__Task item__. Each entry in the block below needs to be copied out exactly.

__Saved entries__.
►
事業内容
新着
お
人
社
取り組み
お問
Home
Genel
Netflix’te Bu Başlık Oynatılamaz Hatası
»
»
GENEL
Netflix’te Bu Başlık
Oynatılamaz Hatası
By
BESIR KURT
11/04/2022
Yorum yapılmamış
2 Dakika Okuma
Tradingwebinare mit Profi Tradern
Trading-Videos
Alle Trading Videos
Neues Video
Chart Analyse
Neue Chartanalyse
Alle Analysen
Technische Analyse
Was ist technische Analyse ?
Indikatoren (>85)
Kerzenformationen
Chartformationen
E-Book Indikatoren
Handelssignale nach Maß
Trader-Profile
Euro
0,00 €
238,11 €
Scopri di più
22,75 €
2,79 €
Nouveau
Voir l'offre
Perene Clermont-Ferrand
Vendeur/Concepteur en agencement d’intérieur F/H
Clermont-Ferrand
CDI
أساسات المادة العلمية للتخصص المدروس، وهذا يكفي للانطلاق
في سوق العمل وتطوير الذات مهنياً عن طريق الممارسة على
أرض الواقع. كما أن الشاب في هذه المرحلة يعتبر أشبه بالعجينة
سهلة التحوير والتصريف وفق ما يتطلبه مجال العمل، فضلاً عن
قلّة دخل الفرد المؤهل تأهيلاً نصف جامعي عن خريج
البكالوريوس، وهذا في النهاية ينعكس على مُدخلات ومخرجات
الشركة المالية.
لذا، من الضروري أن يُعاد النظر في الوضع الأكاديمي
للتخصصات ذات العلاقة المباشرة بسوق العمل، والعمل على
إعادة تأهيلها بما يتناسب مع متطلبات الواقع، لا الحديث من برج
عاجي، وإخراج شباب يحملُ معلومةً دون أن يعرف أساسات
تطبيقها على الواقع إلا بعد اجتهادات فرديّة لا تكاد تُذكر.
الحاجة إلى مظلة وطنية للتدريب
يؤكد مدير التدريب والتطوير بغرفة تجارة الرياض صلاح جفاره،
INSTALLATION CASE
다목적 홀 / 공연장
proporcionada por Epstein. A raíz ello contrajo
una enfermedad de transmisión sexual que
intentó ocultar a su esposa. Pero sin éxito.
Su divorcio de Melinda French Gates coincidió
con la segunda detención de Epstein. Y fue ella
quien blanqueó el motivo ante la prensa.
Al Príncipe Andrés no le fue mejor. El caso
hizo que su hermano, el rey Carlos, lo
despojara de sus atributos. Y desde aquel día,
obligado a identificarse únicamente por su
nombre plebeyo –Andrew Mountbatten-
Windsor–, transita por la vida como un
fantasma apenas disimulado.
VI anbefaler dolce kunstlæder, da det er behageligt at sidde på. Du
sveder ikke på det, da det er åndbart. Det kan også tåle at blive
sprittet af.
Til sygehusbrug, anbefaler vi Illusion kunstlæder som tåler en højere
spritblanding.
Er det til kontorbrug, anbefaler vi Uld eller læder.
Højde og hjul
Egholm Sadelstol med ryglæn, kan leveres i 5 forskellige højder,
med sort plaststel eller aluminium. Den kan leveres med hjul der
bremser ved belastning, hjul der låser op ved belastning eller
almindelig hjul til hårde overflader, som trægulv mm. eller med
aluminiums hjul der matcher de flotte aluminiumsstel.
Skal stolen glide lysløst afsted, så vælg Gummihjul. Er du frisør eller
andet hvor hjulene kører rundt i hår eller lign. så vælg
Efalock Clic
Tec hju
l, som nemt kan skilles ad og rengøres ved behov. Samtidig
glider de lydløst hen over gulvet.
◄
__Problem solution__.
事業内容
新着
お
人
社
取り組み
お問
Home
Genel
Netflix’te Bu Başlık Oynatılamaz Hatası
»
»
GENEL
Netflix’te Bu Başlık
Oynatılamaz Hatası
By
BESIR KURT
11/04/2022
Yorum yapılmamış
2 Dakika Okuma
Tradingwebinare mit Profi Tradern
Trading-Videos
Alle Trading Videos
Neues Video
Chart Analyse
Neue Chartanalyse
Alle Analysen
Technische Analyse
Was ist technische Analyse ?
Indikatoren (>85)
Kerzenformationen
Chartformationen
E-Book Indikatoren
Handelssignale nach Maß
Trader-Profile
Euro
0,00 €
238,11 €
Scopri di più
22,75 €
2,79 €
Nouveau
Voir l'offre
Perene Clermont-Ferrand
Vendeur/Concepteur en agencement d’intérieur F/H
Clermont-Ferrand
CDI
أساسات المادة العلمية للتخصص المدروس، وهذا يكفي للانطلاق
في سوق العمل وتطوير الذات مهنياً عن طريق الممارسة على
أرض الواقع. كما أن الشاب في هذه المرحلة يعتبر أشبه بالعجينة
سهلة التحوير والتصريف وفق ما يتطلبه مجال العمل، فضلاً عن
قلّة دخل الفرد المؤهل تأهيلاً نصف جامعي عن خريج
البكالوريوس، وهذا في النهاية ينعكس على مُدخلات ومخرجات
الشركة المالية.
لذا، من الضروري أن يُعاد النظر في الوضع الأكاديمي
للتخصصات ذات العلاقة المباشرة بسوق العمل، والعمل على
إعادة تأهيلها بما يتناسب مع متطلبات الواقع، لا الحديث من برج
عاجي، وإخراج شباب يحملُ معلومةً دون أن يعرف أساسات
تطبيقها على الواقع إلا بعد اجتهادات فرديّة لا تكاد تُذكر.
الحاجة إلى مظلة وطنية للتدريب
يؤكد مدير التدريب والتطوير بغرفة تجارة الرياض صلاح جفاره،
INSTALLATION CASE
다목적 홀 / 공연장
proporcionada por Epstein. A raíz ello contrajo
una enfermedad de transmisión sexual que
intentó ocultar a su esposa. Pero sin éxito.
Su divorcio de Melinda French Gates coincidió
con la segunda detención de Epstein. Y fue ella
quien blanqueó el motivo ante la prensa.
Al Príncipe Andrés no le fue mejor. El caso
hizo que su hermano, el rey Carlos, lo
despojara de sus atributos. Y desde aquel día,
obligado a identificarse únicamente por su
nombre plebeyo –Andrew Mountbatten-
Windsor–, transita por la vida como un
fantasma apenas disimulado.
VI anbefaler dolce kunstlæder, da det er behageligt at sidde på. Du
sveder ikke på det, da det er åndbart. Det kan også tåle at blive
sprittet af.
Til sygehusbrug, anbefaler vi Illusion kunstlæder som tåler en højere
spritblanding.
Er det til kontorbrug, anbefaler vi Uld eller læder.
Højde og hjul
Egholm Sadelstol med ryglæn, kan leveres i 5 forskellige højder,
med sort plaststel eller aluminium. Den kan leveres med hjul der
bremser ved belastning, hjul der låser op ved belastning eller
almindelig hjul til hårde overflader, som trægulv mm. eller med
aluminiums hjul der matcher de flotte aluminiumsstel.
Skal stolen glide lysløst afsted, så vælg Gummihjul. Er du frisør eller
andet hvor hjulene kører rundt i hår eller lign. så vælg
Efalock Clic
Tec hju
l, som nemt kan skilles ad og rengøres ved behov. Samtidig
glider de lydløst hen over gulvet.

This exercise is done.